- [AVAILABLE DATA]:
********************
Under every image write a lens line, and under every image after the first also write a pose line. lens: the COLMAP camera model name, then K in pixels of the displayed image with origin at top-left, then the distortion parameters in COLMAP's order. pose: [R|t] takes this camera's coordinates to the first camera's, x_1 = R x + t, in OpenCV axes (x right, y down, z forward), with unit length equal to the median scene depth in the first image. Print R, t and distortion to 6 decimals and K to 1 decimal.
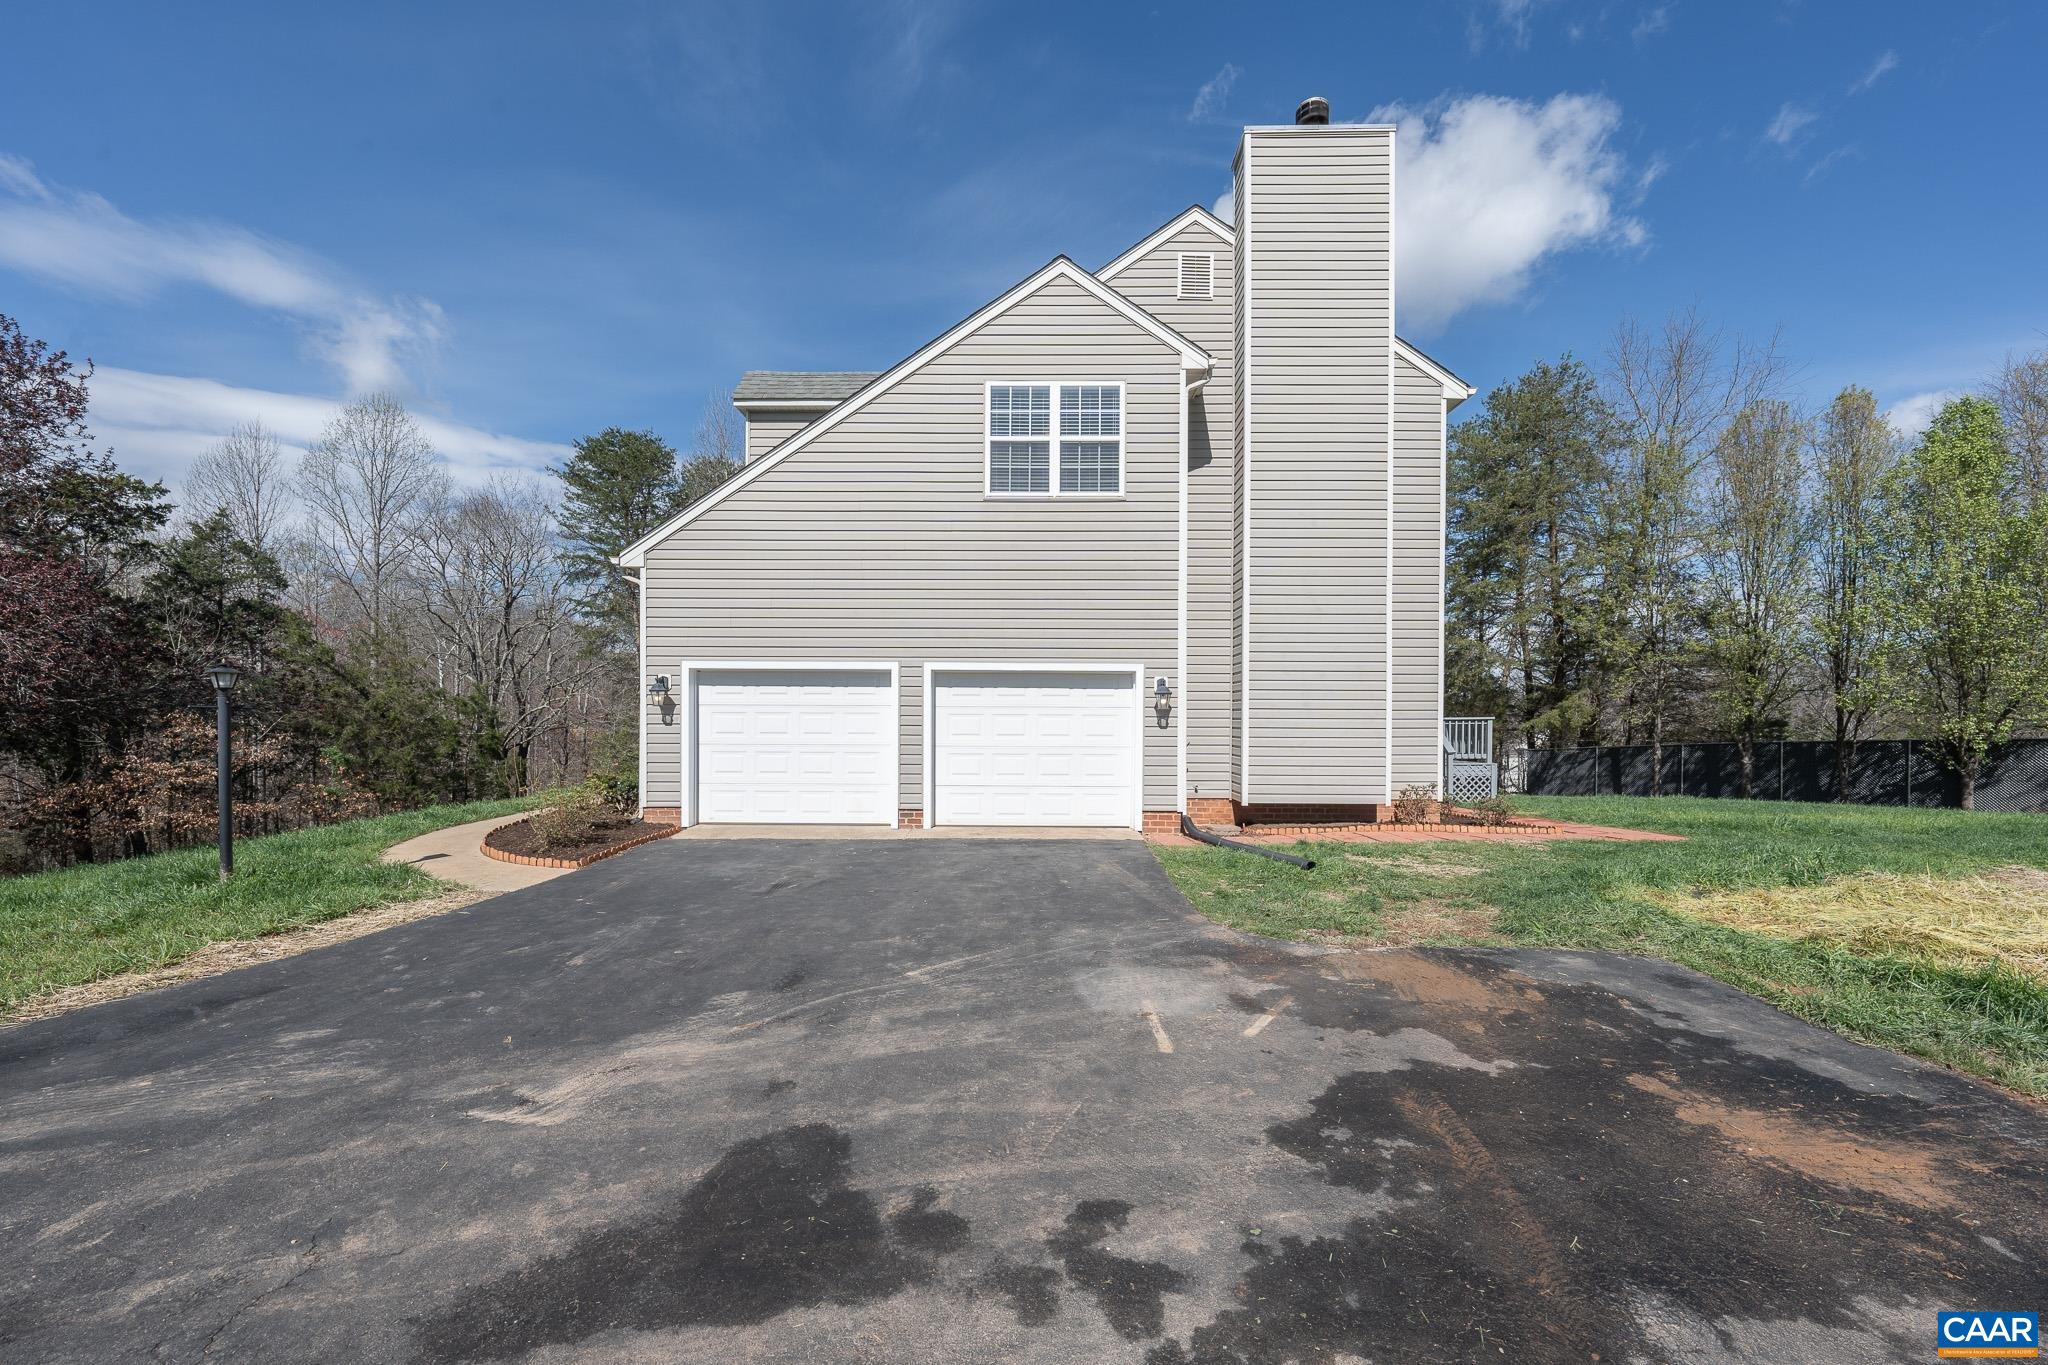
lens RADIAL K [[755.8, 0, 1021.1], [0, 755.8, 731.5], [0, 0, 1]] dist [-0.000906, 0.000045]
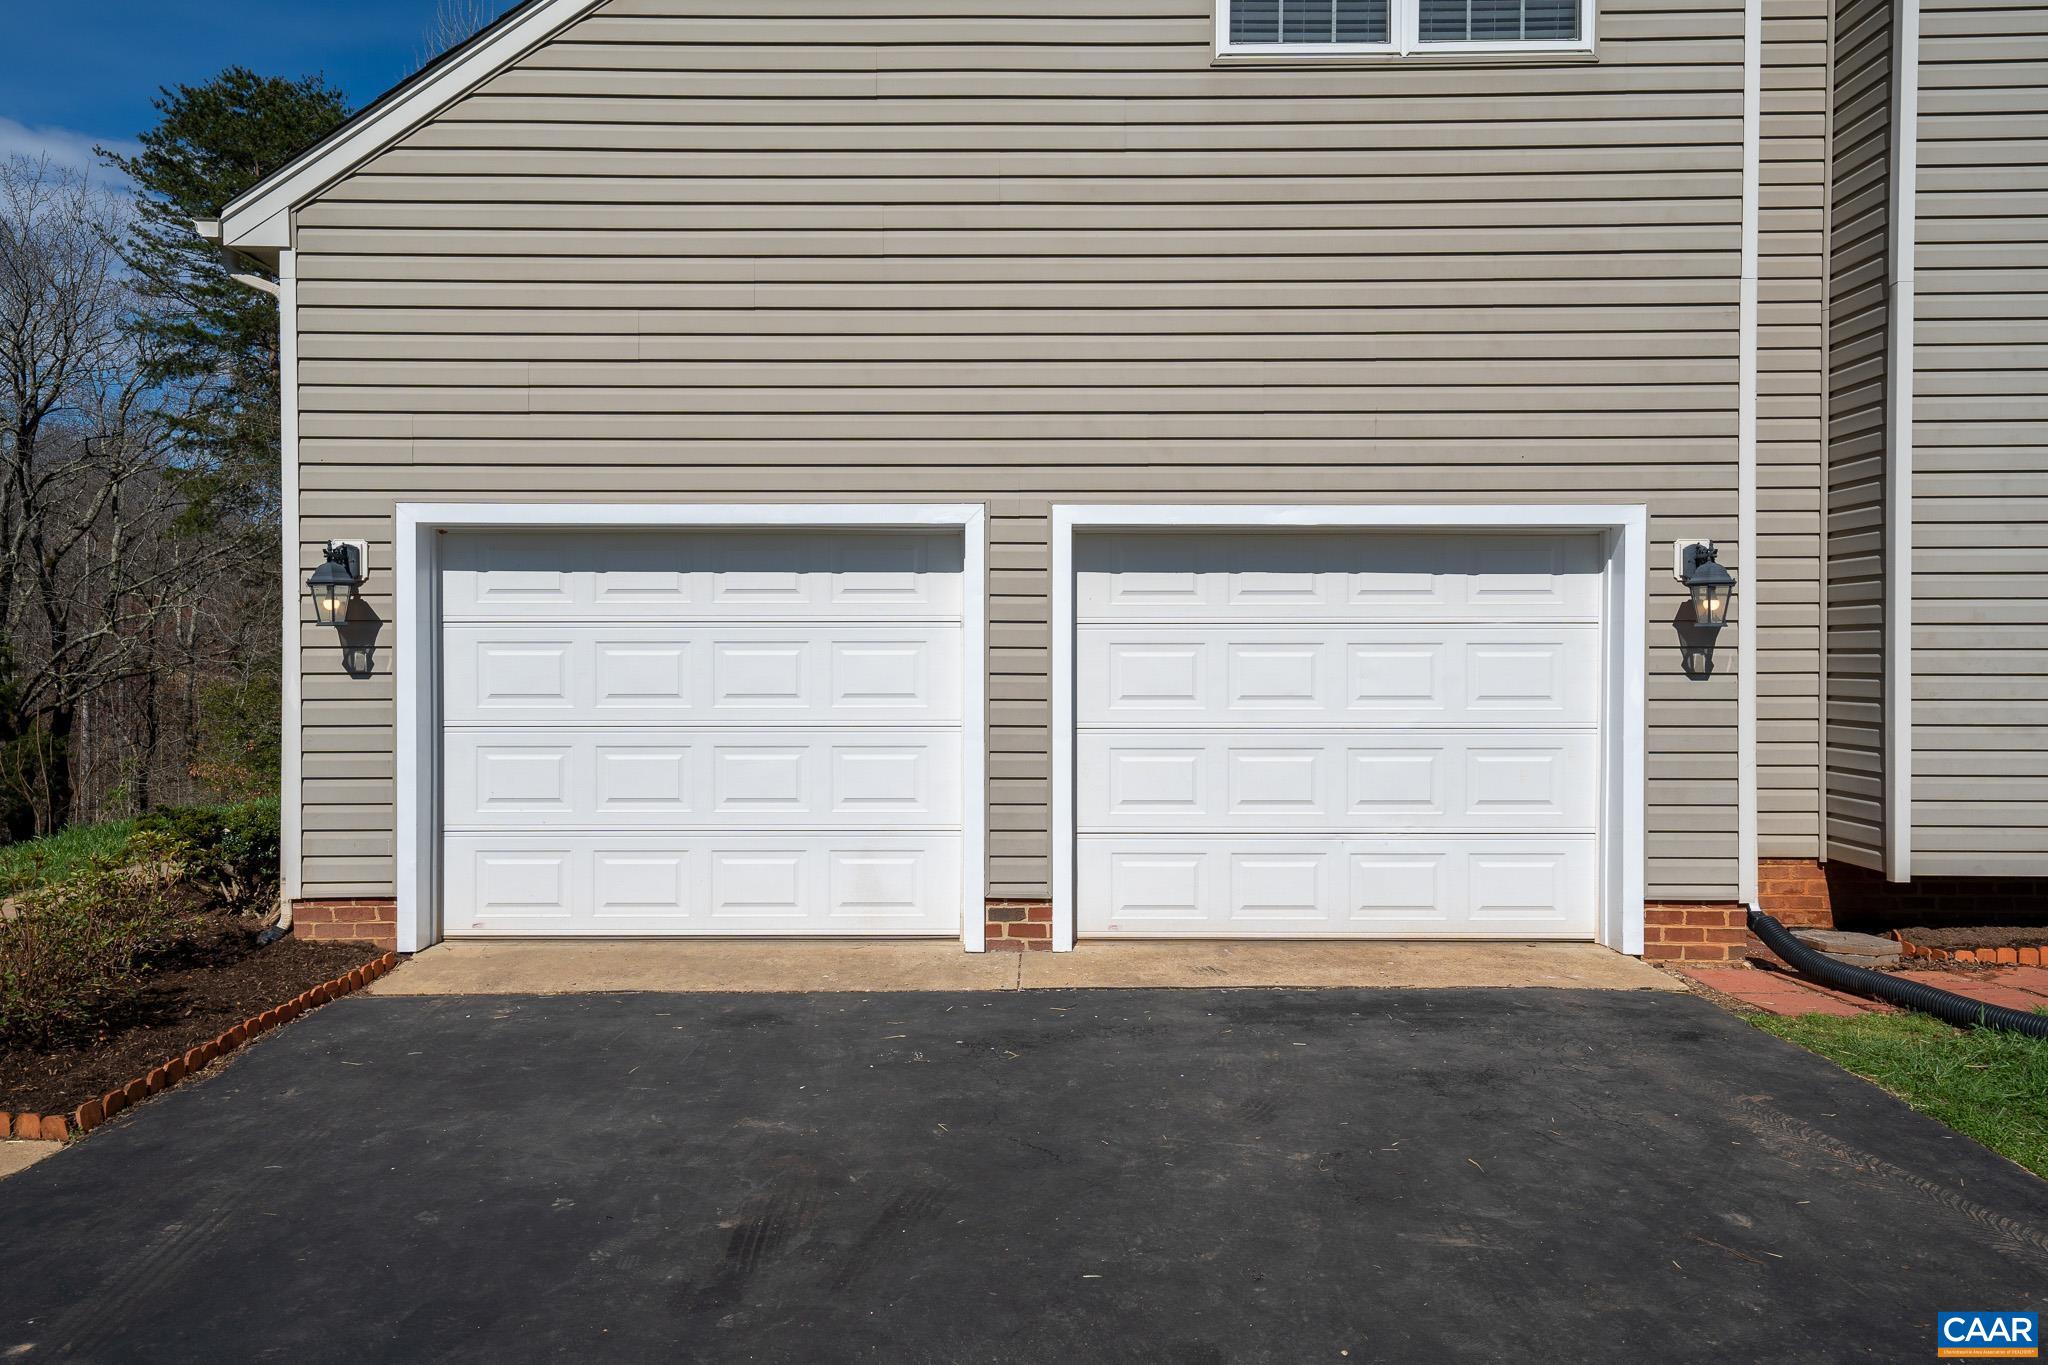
lens RADIAL K [[1363.5, 0, 1016.8], [0, 1363.5, 669.9], [0, 0, 1]] dist [0.029235, 0.001822]
pose [[0.999928, -0.005555, 0.010608, -0.151921], [0.005584, 0.999981, -0.002792, -0.008056], [-0.010592, 0.002851, 0.999940, 0.322848]]
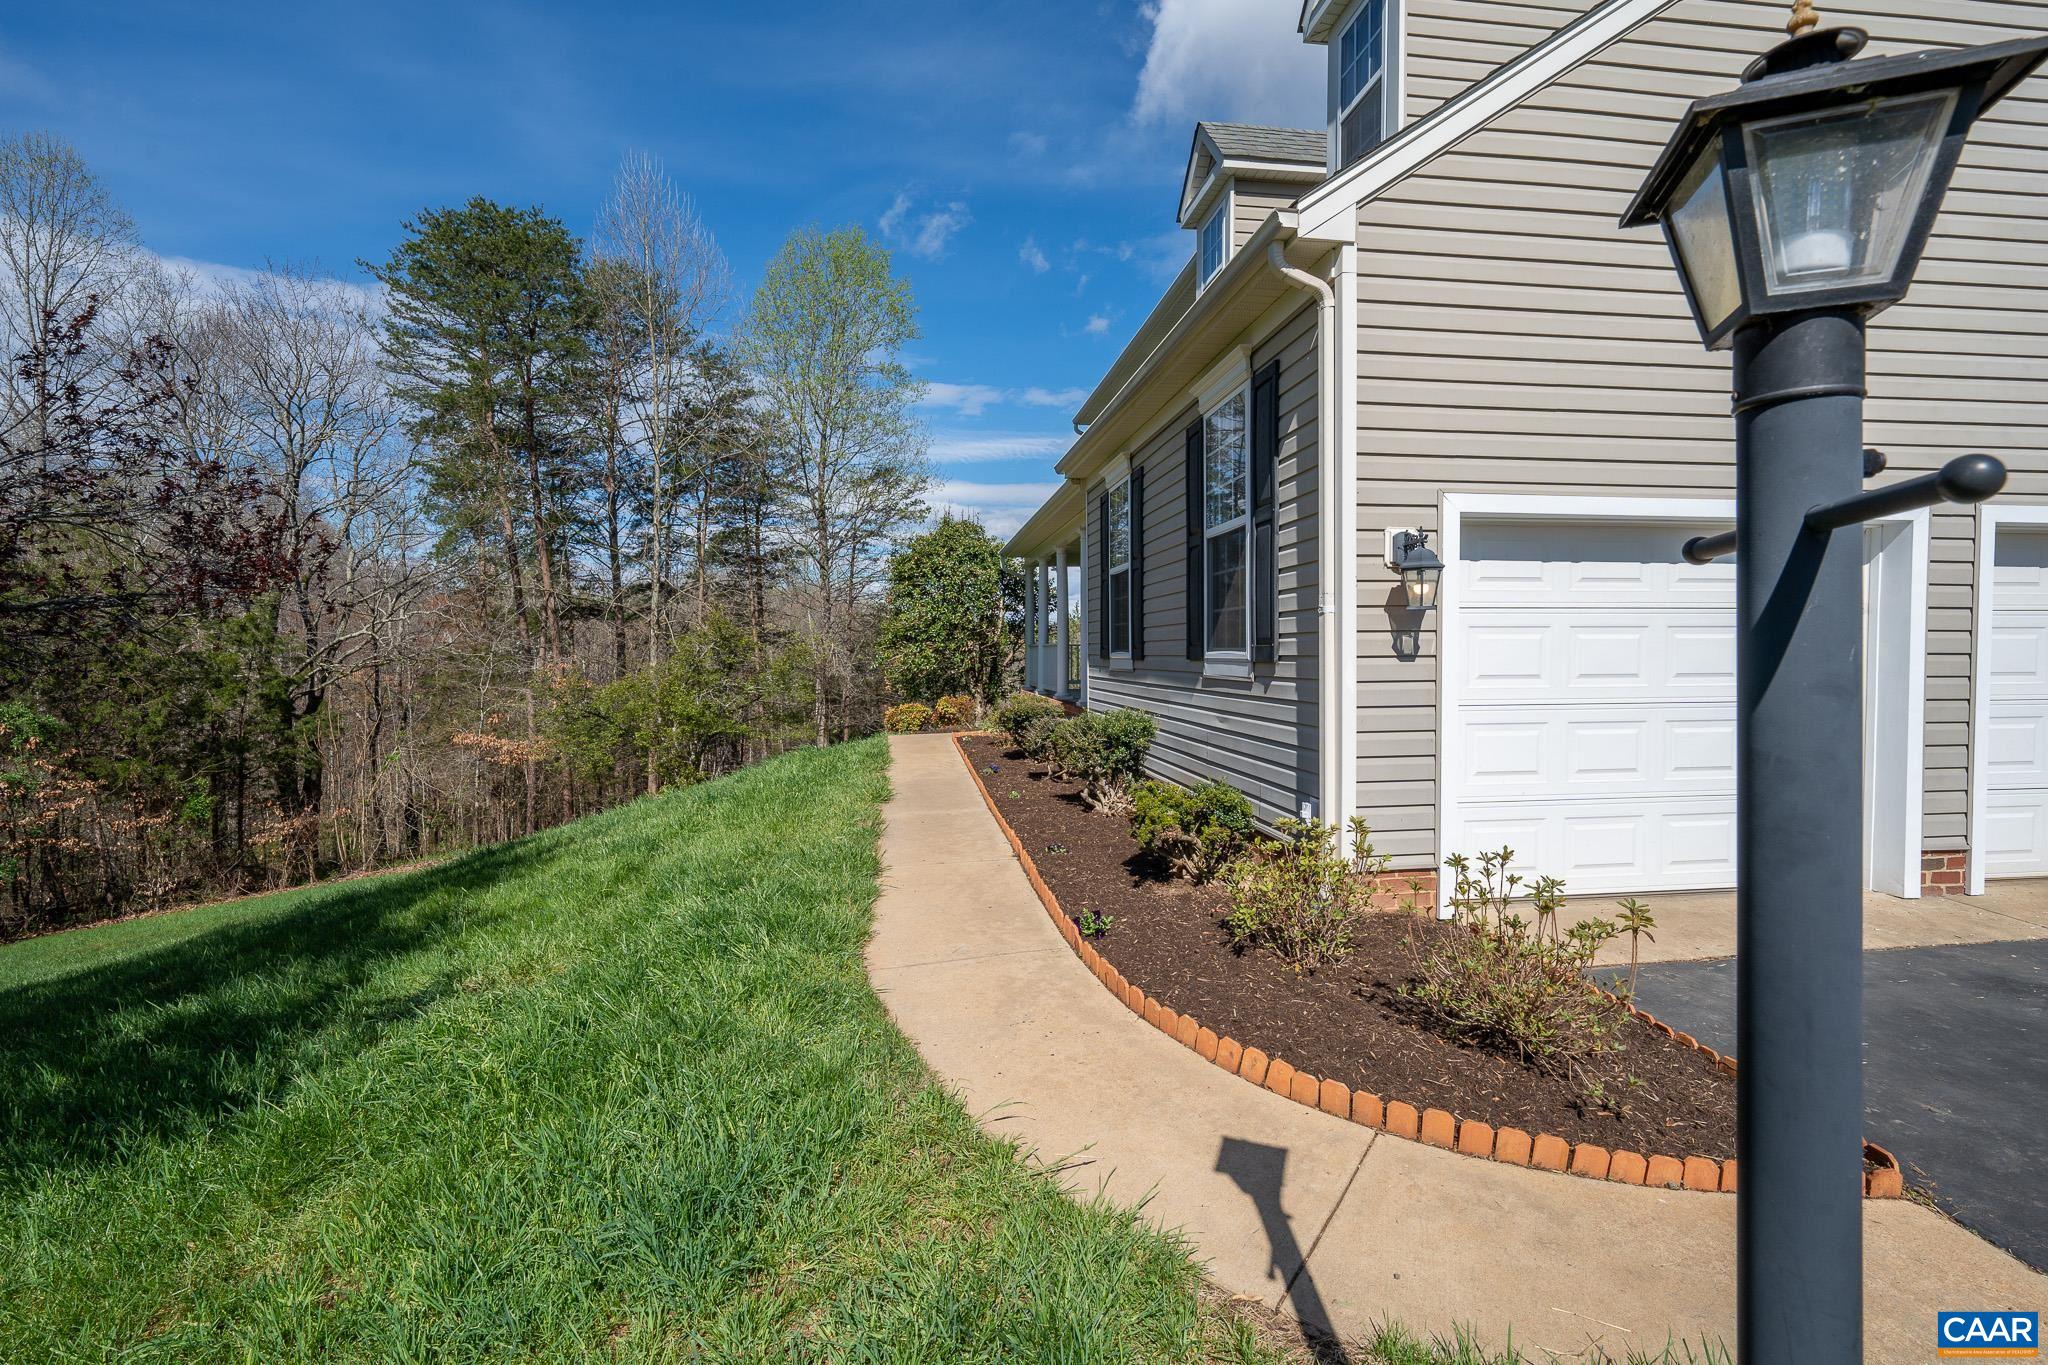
lens RADIAL K [[913.5, 0, 1018.8], [0, 913.5, 675.3], [0, 0, 1]] dist [-0.004233, 0.000290]
pose [[0.988680, -0.013313, 0.149445, -0.734090], [0.011059, 0.999812, 0.015903, -0.009862], [-0.149628, -0.014070, 0.988642, 0.566674]]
********************
- [REQUIREMENT]: Rewrite the listing with "every image" swapped for "each image", keeping everything else unchanged, and leave the pictures out of your answer.

- [EXERCISE RESULT]:
Under each image write a lens line, and under each image after the first also write a pose line. lens: the COLMAP camera model name, then K in pixels of the displayed image with origin at top-left, then the distortion parameters in COLMAP's order. pose: [R|t] takes this camera's coordinates to the first camera's, x_1 = R x + t, in OpenCV axes (x right, y down, z forward), with unit length equal to the median scene depth in the first image. Print R, t and distortion to 6 decimals and K to 1 decimal.
lens RADIAL K [[755.8, 0, 1021.1], [0, 755.8, 731.5], [0, 0, 1]] dist [-0.000906, 0.000045]
lens RADIAL K [[1363.5, 0, 1016.8], [0, 1363.5, 669.9], [0, 0, 1]] dist [0.029235, 0.001822]
pose [[0.999928, -0.005555, 0.010608, -0.151921], [0.005584, 0.999981, -0.002792, -0.008056], [-0.010592, 0.002851, 0.999940, 0.322848]]
lens RADIAL K [[913.5, 0, 1018.8], [0, 913.5, 675.3], [0, 0, 1]] dist [-0.004233, 0.000290]
pose [[0.988680, -0.013313, 0.149445, -0.734090], [0.011059, 0.999812, 0.015903, -0.009862], [-0.149628, -0.014070, 0.988642, 0.566674]]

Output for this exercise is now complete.